O presidente do Cremers diz que, conforme a legislação ética da medicina, a prescrição de cloroquina e hidroxicloroquina não está contemplada no parecer do CFM para profilaxia – parte da medicina que estabelece medidas preventivas para preservação da saúde da população. Ainda segundo Carlos Isaia, não há previsão no parecer do CFM para outros fármacos ou suplementos vitamínicos. O presidente acrescenta: “Não há autorização para implantação de protocolos gerais para a utilização dos fármacos, uma vez que se trata de uma opção do médico assistente e do paciente. Não pode ser imposta unilateralmente pelo paciente e nem pelo médico; muito menos por quem não está inserido no binômio médico-paciente”.

O dirigente diz, ainda, que o parecer do CFM impõe ao médico o dever de relatar ao doente que não existe, até o momento, nenhum trabalho que comprove o benefício do uso da droga para o tratamento da Covid-19, explicando os efeitos colaterais possíveis. Por fim, menciona a exigência de que seja oferecido um termo de consentimento livre e esclarecido ao paciente que aceitar o uso dos fármacos apontados no parecer, no caso a cloroquina e a hidroxicloroquina.
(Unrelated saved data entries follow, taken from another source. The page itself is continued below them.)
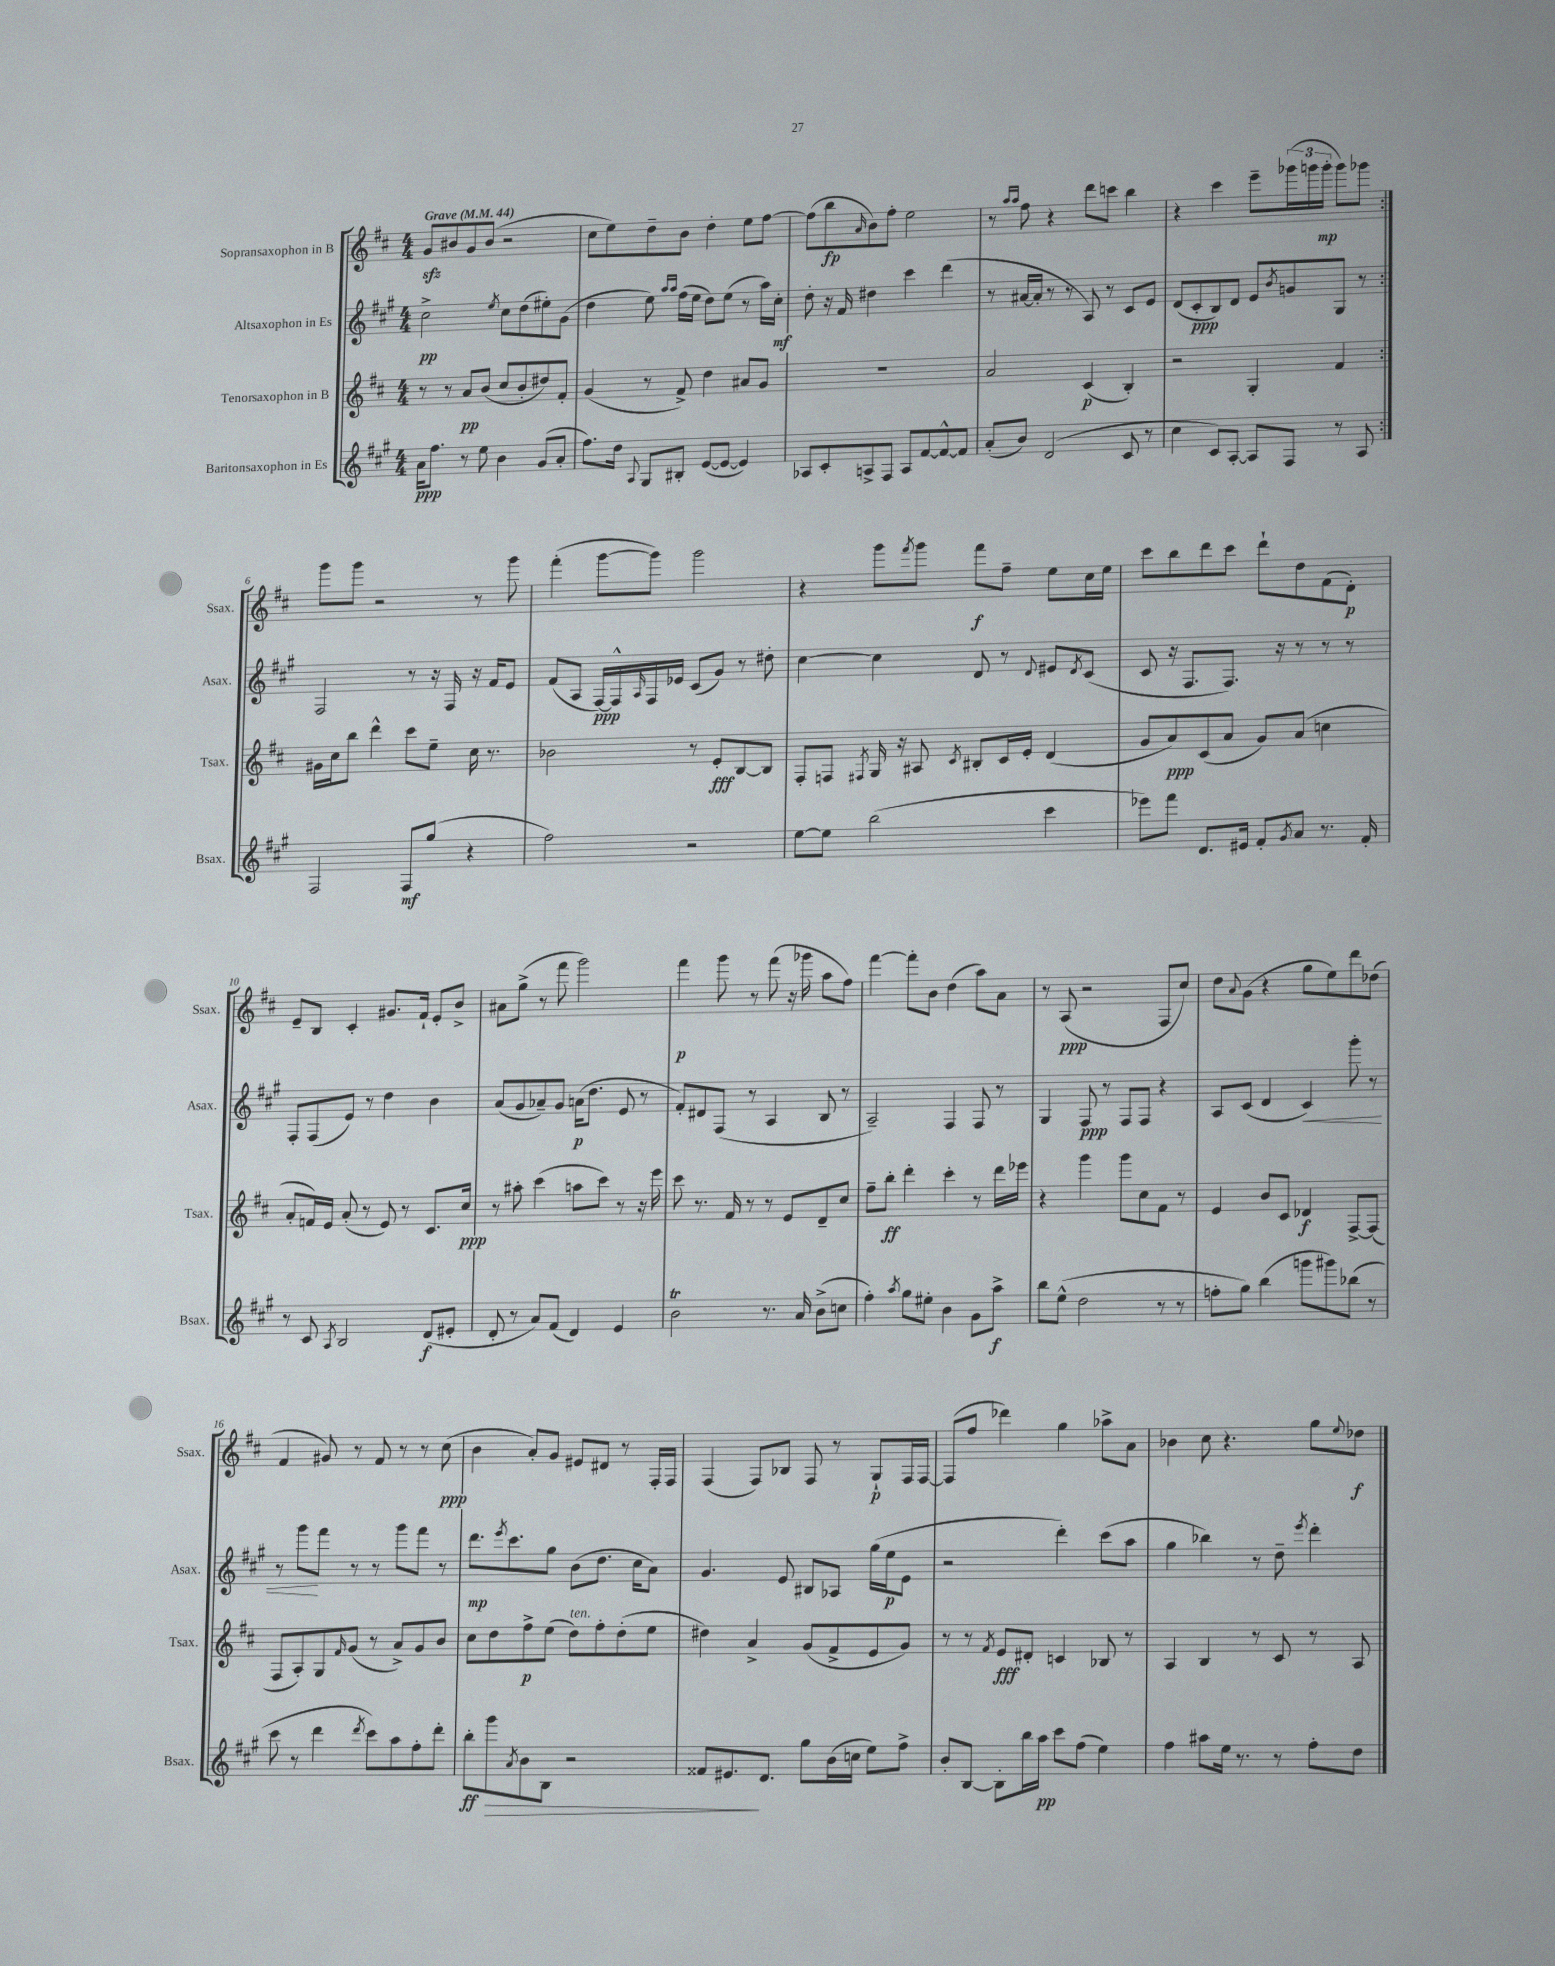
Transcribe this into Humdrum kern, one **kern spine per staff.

**kern	**kern	**kern	**kern
*staff4	*staff3	*staff2	*staff1
*clefG2	*clefG2	*clefG2	*clefG2
*k[f#c#g#]	*k[f#c#]	*k[f#c#g#]	*k[f#c#]
*M4/4	*M4/4	*M4/4	*M4/4
*MM44	*MM44	*MM44	*MM44
16a	8r	2cc#^	8g
8.ff#	.	.	.
.	8r	.	8b#
8r	8a	.	8g
8ee	(8b	.	(8b#
.	.	8qee	.
4b	8cc#	8cc#	2r
.	8b'	(8dd	.
(8g#	8dd#)	8ee#')	.
8a'	8f#'	(8g#	.
=	=	=	=
8.ff#)	(4g	4dd	8cc#
.	.	.	8ee)
16dd	.	.	.
8qqA	.	.	.
8G#	8r	8ee)	8dd~
.	.	16qqaa	.
.	.	16qqaa	.
8B#'	8f#^)	(16ff#	8b
.	.	16ee	.
([8e	4dd	8dd)	4dd'
8e_	.	(8ee	.
4e])	8a#	8r	8ee
.	8g	16aa)	[8ff#
.	.	16cc#'	.
=	=	=	=
8A-	1r	8dd'	(8ff#]
8c#'	.	16r	8bb
.	.	16f#	.
.	.	.	16qqa
8A^	.	4dd#	8b)
8F#	.	.	8ff#'
8A	.	4ccc#	2ee
[8f#	.	.	.
8f#^^_	.	(4ddd	.
8f#]	.	.	.
=	=	=	=
(8a'	2a	8r	8r
.	.	.	16qqaa
.	.	.	16qqaa
8b)	.	[16a#	8ff#
.	.	16a#']	.
(2d	.	8r	4r
.	.	8r	.
.	(4c#	8A)	8ddd
.	.	8r	8ccc
8c#	4B')	8c#	4bb
8r	.	8e	.
=	=	=	=
4cc#	2r	(8d	4r
.	.	8c#'	.
8c#)	.	8B)	4ccc#
[8A'	.	8d	.
8A]	4G'	8e	8eee~
.	.	8qb	.
8F#	.	8g	(24ggg-
.	.	.	24ggg
.	.	.	24ggg'
8r	4f#	8G#	8ggg)
8A	.	8r	8ggg-
=:|!	=:|!	=:|!	=:|!
2F#	16g#	2F#	8ggg
.	16cc#	.	.
.	8bb	.	8ggg
.	4ddd^^	.	2r
8F#	8ccc#	8r	.
(8gg#	8ee~	16r	.
.	.	16F#	.
4r	16cc#	16r	8r
.	8.r	16f#	.
.	.	8e	8ggg
=	=	=	=
2ff#)	2b-	(8f#	(4fff#'
.	.	8A	.
.	.	[16F#)	[8ggg
.	.	16F#^^]	.
.	.	16qqA	.
.	.	16F#	8ggg])
.	.	16e-	.
2r	8r	(8c#	2ggg
.	8e'	8g#)	.
.	[8B	8r	.
.	8B]	8dd#'	.
=	=	=	=
[8ee	8F#'	[4cc#	4r
8ee]	8F	.	.
.	8qF#	.	.
(2bb	16G	4cc#]	8ggg
.	16r	.	.
.	.	.	8qfff#
.	8A#	.	8ggg
.	8qc#	.	.
.	8B#'	8d	8fff#
.	16c#	8r	8ff#~
.	16e'	.	.
.	.	8qqd	.
4ccc#	(4d	8e#	8ee
.	.	8qd	.
.	.	(8c#	16cc#
.	.	.	16ee
=	=	=	=
8eee-)	8g	8c#	8ccc#
8fff#	8a)	16r	8bb
.	.	8.F#	.
8.d	(8c#	.	8ddd
.	8a	8.F#)	8ccc#
16e#	.	.	.
8f#'	8g)	.	8ddd`
.	.	16r	.
8qg#	.	.	.
8a	(8a	8r	8dd
8.r	4cc	8r	(8f#
.	.	8r	8d')
16f#'	.	.	.
=	=	=	=
8r	8a'	8F#'	8e~
8c#	16f)	(8F#	8B
.	16e	.	.
8qA	.	.	.
2B	(8a'	8e)	4c#'
.	8r	8r	.
.	8e)	4dd	8.g#
.	8r	.	.
.	.	.	16f#`
(8d	8.c#	4b	8e'
8e#'	.	.	8b^
.	16cc#	.	.
=	=	=	=
8d'	8r	(8a	8a#
8r	8aa#'	8g#	(8gg^
8a)	(4ccc#	8a-~)	8r
(8f#	.	8g#	8fff#
4d)	8aa	(16a	2ggg)
.	.	8.dd	.
.	8ccc#)	.	.
4e	8r	8e	.
.	16r	8r	.
.	16eee	.	.
=	=	=	=
2b	8ccc#	8f#')	4fff#
.	8.r	8d#	.
.	.	(8F#	8ggg
.	16f#	.	.
.	8r	8r	8r
8.r	8r	4A	(8fff#
.	8e	.	16r
16a	.	.	16ggg-
(8b^	8d~	8B	8aa
8cc	8cc#	8r	8ff#)
=	=	=	=
4ff#')	8ff#~	2A~)	[4fff#
.	8bb'	.	.
8qaa	.	.	.
8gg#	4ddd'	.	8fff#']
8ee#'	.	.	8b
4b	4ccc#'	4F#	(4dd
8g#	8r	8F#	8aa)
8aa^	16ddd	8r	8a
.	16eee-	.	.
=	=	=	=
8bb	4r	4G#	8r
(8ee^^	.	.	(8A
2dd	4ggg	8F#	2r
.	.	8r	.
.	8ggg	8F#	.
.	8cc#	8F#	.
8r	8f#	4r	8F#
8r	8r	.	8cc#)
=	=	=	=
8ff'	4e	8A	8dd
.	.	.	8qqa
8gg#)	.	(8c#	(8g
(4bb	8b	4d	4r
.	8c#	.	.
8ggg	4d-	4c#)	8gg
8ggg#)	.	.	8ee)
(8bb-	[8F#^	8ggg#'	8ddd
8r	(8F#]	8r	(8dd-
=	=	=	=
8ccc#	8F#	8r	4f#
8r	8A')	8ggg#	.
4ddd	8G	8fff#	8g#)
.	16qqf#	.	.
.	(8g	8r	8r
8qddd	.	.	.
8ccc#)	8r	8r	8f#
8aa	8a^)	8ggg#	8r
8ff#'	8g	8fff#	8r
8ddd'	8b	8r	(8cc#
=	=	=	=
8bb'	8cc#	8.ddd	4b
8ggg#	8dd	.	.
.	.	8qeee	.
.	.	8.ccc#	.
8qa	.	.	.
8b	8ff#^	.	8a')
8B	(8ee	8gg#	8g
2r	8dd)	(8b	8e#
.	8ff#'	8.dd	8d#
.	(8dd'	.	8r
.	.	16cc#	.
.	8ee	8a)	16F#'
.	.	.	16F#
=	=	=	=
8f##	4dd#)	4.g#	(4F#
8.e#	.	.	.
.	4a^	.	8F#)
8.d	.	.	.
.	.	8e	8B-
8gg#	(8g	8B#	8F#
(16b	8f#^	8A-	8r
16cc	.	.	.
8ee)	8e	(16gg#	8G`
.	.	16ee	.
8ff#^	8g)	8e	16F#
.	.	.	[16F#
=	=	=	=
8b'	8r	2r	(8F#]
[8B	8r	.	8ff#
.	8qf#	.	.
8B']	8e	.	4ddd-)
16bb	8d#'	.	.
16aa	.	.	.
8ccc#	4c	4ddd')	4gg
(8ff#	.	.	.
4ee)	8B-	(8ccc#	8aa-^
.	8r	8aa	8a
=	=	=	=
4ff#	4A	4gg#	4b-
8aa#	4B	4bb-)	8cc#
16ee	.	.	4.r
8.r	.	.	.
.	8r	8r	.
8r	8c#	8dd~	.
.	.	8qeee	.
8ff#'	8r	4ddd'	8gg
.	.	.	8qqee
8dd	8A	.	8dd-
==	==	==	==
*-	*-	*-	*-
“Adiantamos que em busca na internet, verificamos que durante o vídeo, com duração de aproximadamente 10 minutos, é orientado o uso da ivermectina para que o medicamento atue no organismo de maneira preventiva como forma de fortalecer o corpo. Em suma, o parecer CFM número 04/2020 autoriza o uso de cloroquina e hidroxicloroquina, ainda que associada a antibiótico, mas não outros fármacos, tampouco havendo autorização para a divulgação fora dos meios científicos. Bem como que as postagens podem indiciar o uso de recursos públicos despendidos com tratamentos (e publicidade destes) que carecem de comprovação científica em relação à eficácia, havendo riscos de efeitos colaterais para os pacientes que fizerem o uso dos fármacos”, finaliza o texto.